Friday, September 12, 2008
A Wall in Naples
A Wall in Naples (1782) is, according to Lawrence Gowing, 'one of the great microcosms of painting, less than five inches by hardly more than six, yet built grandly out of the very stuff of illusion, that stuff of quite finite, yet endless potential.’
I don't think I was conscious of the painting when the National Gallery bought it 1993, but a few years later I was captivated by James Fenton's essay 'Who Was Thomas Jones?' (1997) which reproduced the painting and discussed its inclusion in the 1981 MOMA exhibition Before Photography (where it could be seen as a forerunner of later semi-abstract cropped photographs of walls). Like a photograph, this sketch is a complete image. As Peter Galassi has written in his book Corot in Italy, 'the open air artist undertakes to treat form and space, colour and light simultaneously, as interdependent aspects of an indivisible problem.'
Can this tiny sketch even be called a landscape painting?

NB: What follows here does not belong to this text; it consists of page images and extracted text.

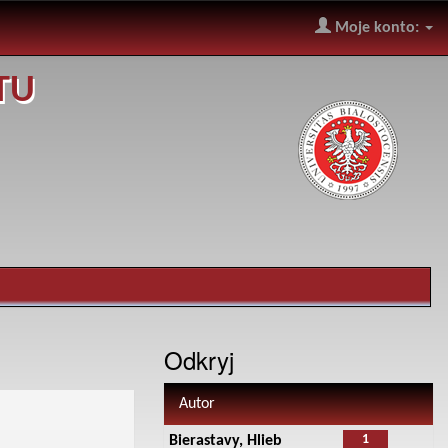
Moje konto:
TU
Odkryj
Autor
1
Bierastavy, Hlieb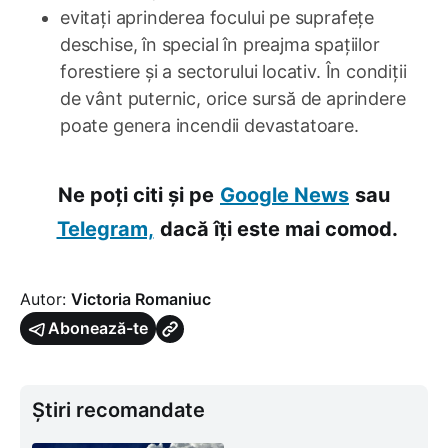
evitați aprinderea focului pe suprafețe
deschise, în special în preajma spațiilor
forestiere și a sectorului locativ. În condiții
de vânt puternic, orice sursă de aprindere
poate genera incendii devastatoare.
Ne poți citi și pe
Google News
sau
Telegram,
dacă îți este mai comod.
Autor:
Victoria Romaniuc
Abonează-te
Știri recomandate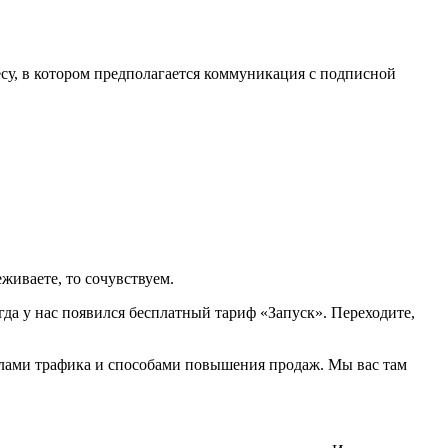
су, в котором предполагается коммуникация с подписной
живаете, то сочувствуем.
гда у нас появился бесплатный тариф «Запуск». Переходите,
налами трафика и способами повышения продаж. Мы вас там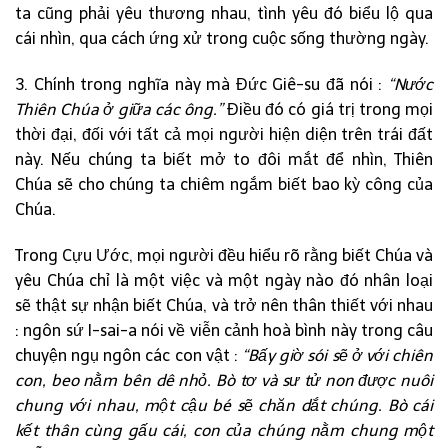
ta cũng phải yêu thương nhau, tình yêu đó biểu lộ qua
cái nhìn, qua cách ứng xử trong cuộc sống thường ngày.
3. Chính trong nghĩa này mà Đức Giê-su đã nói :
“Nước
Thiên Chúa ở giữa các ông.”
Điều đó có giá trị trong mọi
thời đại, đối với tất cả mọi người hiện diện trên trái đất
này. Nếu chúng ta biết mở to đôi mắt để nhìn, Thiên
Chúa sẽ cho chúng ta chiêm ngắm biết bao kỳ công của
Chúa.
Trong Cựu Ước, mọi người đều hiểu rõ rằng biết Chúa và
yêu Chúa chỉ là một việc và một ngày nào đó nhân loại
sẽ thật sự nhận biết Chúa, và trở nên thân thiết với nhau
: ngôn sứ I-sai-a nói về viễn cảnh hoà bình này trong câu
chuyện ngụ ngôn các con vật :
“Bấy giờ sói sẽ ở với chiên
con, beo nằm bên dê nhỏ. Bò tơ và sư tử non được nuôi
chung với nhau, một cậu bé sẽ chăn dắt chúng. Bò cái
kết thân cùng gấu cái, con của chúng nằm chung một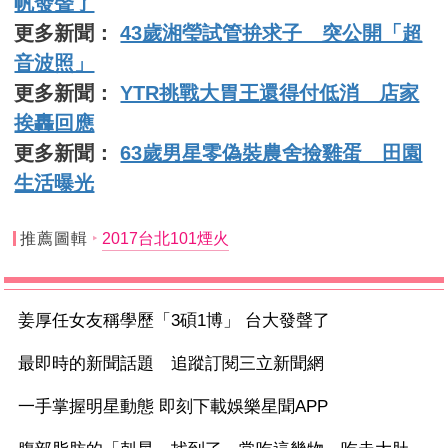
帆發聲了
更多新聞：
43歲湘瑩試管拚求子 突公開「超
音波照」
更多新聞：
YTR挑戰大胃王還得付低消 店家
挨轟回應
更多新聞：
63歲男星零偽裝農舍撿雞蛋 田園
生活曝光
推薦圖輯
2017台北101煙火
姜厚任女友稱學歷「3碩1博」 台大發聲了
最即時的新聞話題 追蹤訂閱三立新聞網
一手掌握明星動態 即刻下載娛樂星聞APP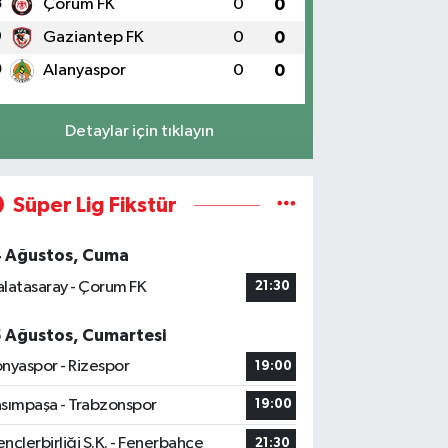
8
Çorum FK
0
0
9
Gaziantep FK
0
0
0
Alanyaspor
0
0
Detaylar için tıklayın
Süper Lig Fikstür
4 Ağustos, Cuma
latasaray - Çorum FK
21:30
5 Ağustos, Cumartesi
nyaspor - Rizespor
19:00
sımpaşa - Trabzonspor
19:00
nçlerbirliği S.K. - Fenerbahçe
21:30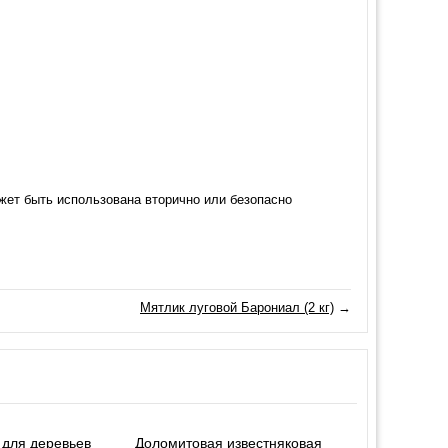
жет быть использована вторично или безопасно
Мятлик луговой Барониал (2 кг)
→
 для деревьев
Доломитовая известняковая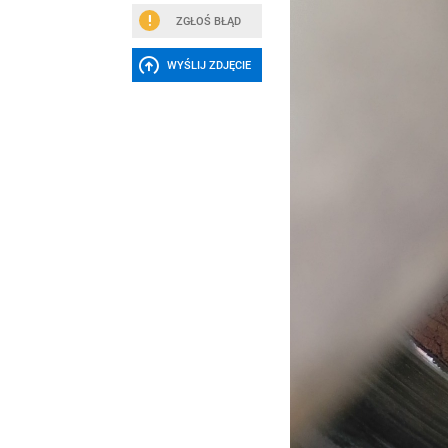
ZGŁOŚ BŁĄD
WYŚLIJ ZDJĘCIE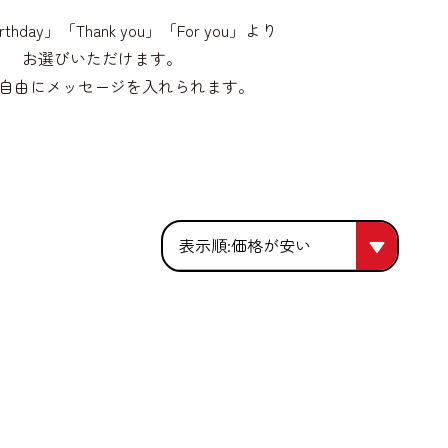
irthday」「Thank you」「For you」より
お選びいただけます。
自由にメッセージを入れられます。
価格が安い
価格が安い
人気順
価格が高い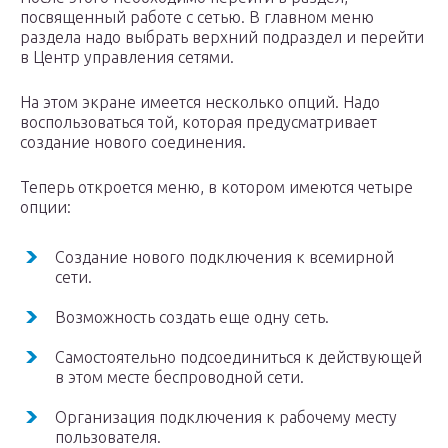
посвященный работе с сетью. В главном меню
раздела надо выбрать верхний подраздел и перейти
в Центр управления сетями.
На этом экране имеется несколько опций. Надо
воспользоваться той, которая предусматривает
создание нового соединения.
Теперь откроется меню, в котором имеются четыре
опции:
Создание нового подключения к всемирной
сети.
Возможность создать еще одну сеть.
Самостоятельно подсоединиться к действующей
в этом месте беспроводной сети.
Организация подключения к рабочему месту
пользователя.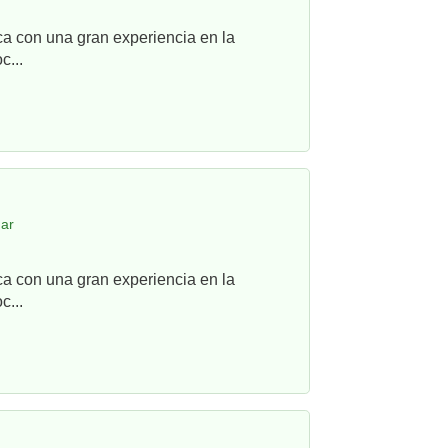
ca con una gran experiencia en la
c...
gar
ca con una gran experiencia en la
c...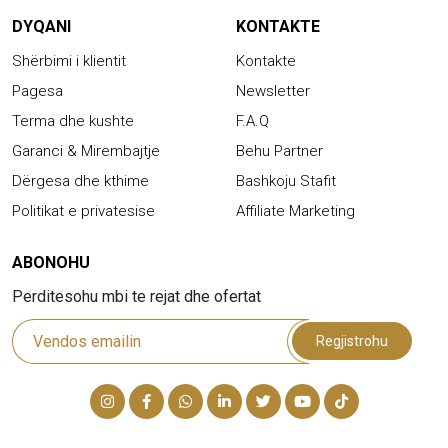
DYQANI
KONTAKTE
Shërbimi i klientit
Kontakte
Pagesa
Newsletter
Terma dhe kushte
F.A.Q
Garanci & Mirembajtje
Behu Partner
Dërgesa dhe kthime
Bashkoju Stafit
Politikat e privatesise
Affiliate Marketing
ABONOHU
Perditesohu mbi te rejat dhe ofertat
Regjistrohu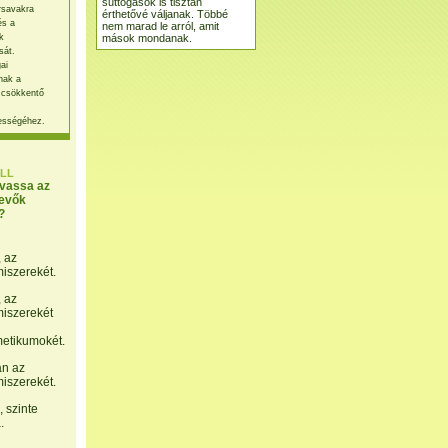
suttogások is tisztán
rsavakra
érthetővé váljanak. Többé
és a
nem marad le arról, amit
mások mondanak.
k
sát.
ai
nak a
 csökkentő
ességéhez.
LL
lvassa az
evők
?
, az
miszerekét.
, az
miszerekét
etikumokét.
án az
miszerekét.
 szinte
.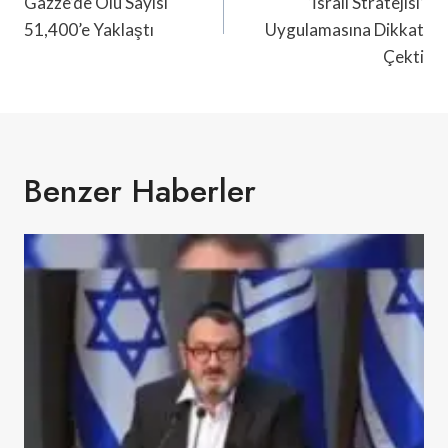
Gazze’de Ölü Sayısı
‘İsrail Stratejisi’
51,400’e Yaklaştı
Uygulamasına Dikkat
Çekti
Benzer Haberler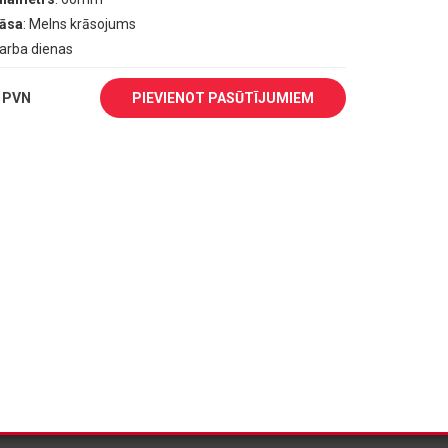
rāsa
: Melns krāsojums
darba dienas
 PVN
PIEVIENOT PASŪTĪJUMIEM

Tom Lubbock has written, 'this outdoor scene refuses to become a view. The building is seen directly across from a high vantage point. There is no sight of land, no ground level, no base or stage to the scene. The world just drops away out of the bottom of the picture. So there's no sense of place, and there's no proper vista, nothing for the viewer's eye to travel over into a distance, which is traditionally one of the main pleasures of landscape.'
A Wall in Naples and the other sketches Thomas Jones made in and around Naples in the early 1780s are quite unlike his studio paintings. Galassi noted a similar rift in the work of Jones's contemporary Pierre Henri de Valenciennes (whose sketches are equally striking). Bridging this gap would be the task for nineteenth century landscape art.